Mr. Pradhan, who is on a visit to the State, was talking to The Hindu after he was taken around the Vattiyoorkavu primary health centre in the district on Tuesday.
The PHC has implemented the first Cuban model of health care in the State, along with the novel concept of a polyclinic, offering specialist consultation on a weekly basis.
“In UP or Bihar, we have to provide delivery care services in primary health centres itself while in Kerala people only want to go to higher level institutions for delivery care. The polyclinic concept set up in Vattiyoorkavu is a better approach for Kerala because the PHCs would be better utilised. This is a model which could be scaled up and implemented across the State ,” Mr. Pradhan added.
He was briefed about the clinical registry which has been set up at the PHC, on the basis of the population-based survey held in the panchayat by ASHA workers. The survey data is being utilised for effectively implementing the non-communicable diseases surveillance programme.
Mr. Pradhan said that the States’ health care spending needed to go up, alongside increased Central allocations so that the NRHM’s target of bringing up public health spending to about 2-3 per cent of the gross domestic product (GDP).
“We need the States to be increasing its annual outlay for health by 10 per cent every year. In fact, from next year onwards, we will be very strict about the 15 per cent contribution that States are expected to put in . We are also going to the Planning Commission to persuade them to increase the allocations for States to spend on health system,” Mr. Pradhan said.

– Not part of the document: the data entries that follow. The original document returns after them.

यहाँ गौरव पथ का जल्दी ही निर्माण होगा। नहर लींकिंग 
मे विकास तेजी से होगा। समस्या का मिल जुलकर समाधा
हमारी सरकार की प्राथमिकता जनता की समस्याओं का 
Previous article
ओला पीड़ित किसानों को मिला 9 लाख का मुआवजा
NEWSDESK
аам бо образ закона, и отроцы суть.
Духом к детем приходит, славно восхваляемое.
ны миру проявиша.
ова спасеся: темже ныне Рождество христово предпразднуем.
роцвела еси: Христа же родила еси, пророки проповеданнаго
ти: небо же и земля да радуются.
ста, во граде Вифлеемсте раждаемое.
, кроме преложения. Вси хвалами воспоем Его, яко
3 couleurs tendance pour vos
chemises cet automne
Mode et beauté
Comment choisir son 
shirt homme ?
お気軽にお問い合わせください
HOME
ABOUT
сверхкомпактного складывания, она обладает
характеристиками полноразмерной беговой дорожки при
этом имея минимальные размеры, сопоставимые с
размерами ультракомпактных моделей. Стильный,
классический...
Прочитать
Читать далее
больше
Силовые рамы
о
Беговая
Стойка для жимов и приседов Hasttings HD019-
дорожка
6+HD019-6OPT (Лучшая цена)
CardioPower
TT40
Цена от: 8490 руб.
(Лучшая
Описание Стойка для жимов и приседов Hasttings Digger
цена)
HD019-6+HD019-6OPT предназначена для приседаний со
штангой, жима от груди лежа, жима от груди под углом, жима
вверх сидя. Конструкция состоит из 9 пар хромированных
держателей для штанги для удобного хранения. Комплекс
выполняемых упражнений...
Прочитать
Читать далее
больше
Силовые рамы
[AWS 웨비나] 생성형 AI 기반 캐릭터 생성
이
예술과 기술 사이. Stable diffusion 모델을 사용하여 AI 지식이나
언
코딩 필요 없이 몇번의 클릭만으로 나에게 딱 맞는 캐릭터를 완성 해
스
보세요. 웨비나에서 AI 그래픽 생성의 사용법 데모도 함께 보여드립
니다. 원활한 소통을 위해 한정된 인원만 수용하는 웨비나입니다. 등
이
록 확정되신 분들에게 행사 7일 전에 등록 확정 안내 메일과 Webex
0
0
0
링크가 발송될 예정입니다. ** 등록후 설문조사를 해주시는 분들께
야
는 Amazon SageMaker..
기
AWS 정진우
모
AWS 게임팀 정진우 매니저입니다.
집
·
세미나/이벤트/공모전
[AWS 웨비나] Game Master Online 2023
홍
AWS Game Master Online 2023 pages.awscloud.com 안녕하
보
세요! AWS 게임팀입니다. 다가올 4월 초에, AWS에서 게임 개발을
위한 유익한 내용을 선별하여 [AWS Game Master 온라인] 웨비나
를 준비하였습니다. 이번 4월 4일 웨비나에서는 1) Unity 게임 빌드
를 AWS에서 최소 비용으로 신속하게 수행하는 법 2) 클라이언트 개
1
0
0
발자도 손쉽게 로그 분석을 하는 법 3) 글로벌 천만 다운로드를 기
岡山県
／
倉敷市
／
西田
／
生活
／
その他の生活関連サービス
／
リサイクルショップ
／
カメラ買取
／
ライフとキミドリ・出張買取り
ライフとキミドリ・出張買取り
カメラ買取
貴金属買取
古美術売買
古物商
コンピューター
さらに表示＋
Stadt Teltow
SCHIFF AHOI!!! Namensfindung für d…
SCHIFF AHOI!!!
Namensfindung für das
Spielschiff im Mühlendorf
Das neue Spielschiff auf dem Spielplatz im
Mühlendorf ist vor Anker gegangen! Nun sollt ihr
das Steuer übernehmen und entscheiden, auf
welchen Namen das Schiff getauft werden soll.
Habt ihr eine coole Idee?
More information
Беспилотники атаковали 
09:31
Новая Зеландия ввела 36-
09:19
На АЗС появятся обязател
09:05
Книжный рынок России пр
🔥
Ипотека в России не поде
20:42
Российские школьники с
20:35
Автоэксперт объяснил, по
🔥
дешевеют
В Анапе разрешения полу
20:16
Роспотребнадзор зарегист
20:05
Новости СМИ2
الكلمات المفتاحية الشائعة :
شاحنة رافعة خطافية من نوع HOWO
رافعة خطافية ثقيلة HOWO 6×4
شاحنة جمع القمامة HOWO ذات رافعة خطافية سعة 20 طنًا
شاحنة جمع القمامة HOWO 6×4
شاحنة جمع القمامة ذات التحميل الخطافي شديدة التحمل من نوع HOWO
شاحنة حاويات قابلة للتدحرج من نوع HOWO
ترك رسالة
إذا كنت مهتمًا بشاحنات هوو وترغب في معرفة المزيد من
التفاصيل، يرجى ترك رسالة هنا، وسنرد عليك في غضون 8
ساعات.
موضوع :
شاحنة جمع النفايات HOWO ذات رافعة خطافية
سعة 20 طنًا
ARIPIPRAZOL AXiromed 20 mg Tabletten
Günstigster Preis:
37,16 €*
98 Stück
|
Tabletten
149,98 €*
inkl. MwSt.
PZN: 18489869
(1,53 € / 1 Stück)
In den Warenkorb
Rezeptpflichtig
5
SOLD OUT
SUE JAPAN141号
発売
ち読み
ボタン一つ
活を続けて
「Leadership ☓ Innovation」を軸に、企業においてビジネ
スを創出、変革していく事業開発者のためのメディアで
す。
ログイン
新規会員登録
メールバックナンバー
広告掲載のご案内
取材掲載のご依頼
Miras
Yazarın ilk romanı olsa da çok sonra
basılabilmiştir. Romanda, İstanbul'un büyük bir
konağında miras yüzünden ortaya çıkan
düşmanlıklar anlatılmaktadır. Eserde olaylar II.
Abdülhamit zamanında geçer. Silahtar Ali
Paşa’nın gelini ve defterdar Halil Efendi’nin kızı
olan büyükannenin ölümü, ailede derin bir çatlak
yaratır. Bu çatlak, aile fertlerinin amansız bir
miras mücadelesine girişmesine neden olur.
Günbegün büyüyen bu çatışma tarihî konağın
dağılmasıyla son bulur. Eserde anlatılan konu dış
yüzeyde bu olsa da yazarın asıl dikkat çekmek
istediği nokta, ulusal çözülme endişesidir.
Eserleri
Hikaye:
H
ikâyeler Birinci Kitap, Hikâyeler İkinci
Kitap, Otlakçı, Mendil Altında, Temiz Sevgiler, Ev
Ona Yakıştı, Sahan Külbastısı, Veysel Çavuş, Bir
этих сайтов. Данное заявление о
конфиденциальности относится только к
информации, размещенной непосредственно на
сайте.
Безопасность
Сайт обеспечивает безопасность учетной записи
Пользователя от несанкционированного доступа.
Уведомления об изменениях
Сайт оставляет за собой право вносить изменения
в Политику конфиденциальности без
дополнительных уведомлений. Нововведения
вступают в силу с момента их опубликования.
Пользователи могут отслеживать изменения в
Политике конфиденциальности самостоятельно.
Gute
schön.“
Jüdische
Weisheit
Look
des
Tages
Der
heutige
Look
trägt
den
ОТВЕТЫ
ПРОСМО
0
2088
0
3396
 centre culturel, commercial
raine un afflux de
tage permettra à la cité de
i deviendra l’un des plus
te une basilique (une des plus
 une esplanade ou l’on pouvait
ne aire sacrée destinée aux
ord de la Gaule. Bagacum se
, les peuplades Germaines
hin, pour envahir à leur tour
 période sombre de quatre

NRHM was also considering setting aside a budget to provide incentives to States which implement innovative reforms in the health sector, he added.
Mr. Pradhan pointed out that Kerala’s high burden of life style diseases and increasing rates of Caesarean section deliveries were a matter of concern and that the State would have to devise its own strategies for bringing this down.
He was very appreciative about the concept of adolescent health clinics which have been implemented in many public sector hospitals and said that it was one way in which interventions could start early to tackle lifestyle diseases.
Mr. Pradhan, who had visited the Women and Children hospital at Thycaud also, asked the State to explore the possibility of networking public sector hospitals and creating electronic medical records so that unique identity numbers and Smart Cards can be given to all patients visiting the hospitals.
“It is not possible for States like UP, but Kerala can do it,” he said.